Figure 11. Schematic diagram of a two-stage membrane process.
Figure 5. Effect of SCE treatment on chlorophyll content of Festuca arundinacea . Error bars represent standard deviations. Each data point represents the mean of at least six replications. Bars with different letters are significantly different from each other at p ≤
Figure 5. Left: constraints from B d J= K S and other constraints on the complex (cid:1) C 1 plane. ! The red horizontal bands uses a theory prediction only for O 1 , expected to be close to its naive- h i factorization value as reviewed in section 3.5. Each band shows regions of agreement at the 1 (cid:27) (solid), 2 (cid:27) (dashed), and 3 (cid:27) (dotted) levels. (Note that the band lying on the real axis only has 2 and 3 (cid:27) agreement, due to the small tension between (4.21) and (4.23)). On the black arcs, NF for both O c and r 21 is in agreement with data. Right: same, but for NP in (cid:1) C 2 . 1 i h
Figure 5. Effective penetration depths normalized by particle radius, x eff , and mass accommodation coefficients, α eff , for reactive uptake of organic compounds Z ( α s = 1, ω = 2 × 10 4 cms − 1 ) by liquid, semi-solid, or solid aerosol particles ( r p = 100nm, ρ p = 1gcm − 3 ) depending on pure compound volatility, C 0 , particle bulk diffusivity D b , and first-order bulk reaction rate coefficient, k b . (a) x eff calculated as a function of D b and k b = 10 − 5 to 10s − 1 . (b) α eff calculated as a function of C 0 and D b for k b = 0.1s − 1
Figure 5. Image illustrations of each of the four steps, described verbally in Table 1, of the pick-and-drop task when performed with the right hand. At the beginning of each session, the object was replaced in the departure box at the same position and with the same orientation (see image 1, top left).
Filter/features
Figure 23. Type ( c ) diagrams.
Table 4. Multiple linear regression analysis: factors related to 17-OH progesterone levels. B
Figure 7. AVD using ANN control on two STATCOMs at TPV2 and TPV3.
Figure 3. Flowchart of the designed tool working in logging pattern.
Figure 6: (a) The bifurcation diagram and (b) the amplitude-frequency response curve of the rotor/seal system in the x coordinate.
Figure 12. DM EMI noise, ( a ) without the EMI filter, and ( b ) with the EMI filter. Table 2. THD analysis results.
####################
ASSIGNED TASK - Each line of the listing should be reproduced without any alteration.

OUTPUT BELOW -
Figure 11. Schematic diagram of a two-stage membrane process.
Figure 5. Effect of SCE treatment on chlorophyll content of Festuca arundinacea . Error bars represent standard deviations. Each data point represents the mean of at least six replications. Bars with different letters are significantly different from each other at p ≤
Figure 5. Left: constraints from B d J= K S and other constraints on the complex (cid:1) C 1 plane. ! The red horizontal bands uses a theory prediction only for O 1 , expected to be close to its naive- h i factorization value as reviewed in section 3.5. Each band shows regions of agreement at the 1 (cid:27) (solid), 2 (cid:27) (dashed), and 3 (cid:27) (dotted) levels. (Note that the band lying on the real axis only has 2 and 3 (cid:27) agreement, due to the small tension between (4.21) and (4.23)). On the black arcs, NF for both O c and r 21 is in agreement with data. Right: same, but for NP in (cid:1) C 2 . 1 i h
Figure 5. Effective penetration depths normalized by particle radius, x eff , and mass accommodation coefficients, α eff , for reactive uptake of organic compounds Z ( α s = 1, ω = 2 × 10 4 cms − 1 ) by liquid, semi-solid, or solid aerosol particles ( r p = 100nm, ρ p = 1gcm − 3 ) depending on pure compound volatility, C 0 , particle bulk diffusivity D b , and first-order bulk reaction rate coefficient, k b . (a) x eff calculated as a function of D b and k b = 10 − 5 to 10s − 1 . (b) α eff calculated as a function of C 0 and D b for k b = 0.1s − 1
Figure 5. Image illustrations of each of the four steps, described verbally in Table 1, of the pick-and-drop task when performed with the right hand. At the beginning of each session, the object was replaced in the departure box at the same position and with the same orientation (see image 1, top left).
Filter/features
Figure 23. Type ( c ) diagrams.
Table 4. Multiple linear regression analysis: factors related to 17-OH progesterone levels. B
Figure 7. AVD using ANN control on two STATCOMs at TPV2 and TPV3.
Figure 3. Flowchart of the designed tool working in logging pattern.
Figure 6: (a) The bifurcation diagram and (b) the amplitude-frequency response curve of the rotor/seal system in the x coordinate.
Figure 12. DM EMI noise, ( a ) without the EMI filter, and ( b ) with the EMI filter. Table 2. THD analysis results.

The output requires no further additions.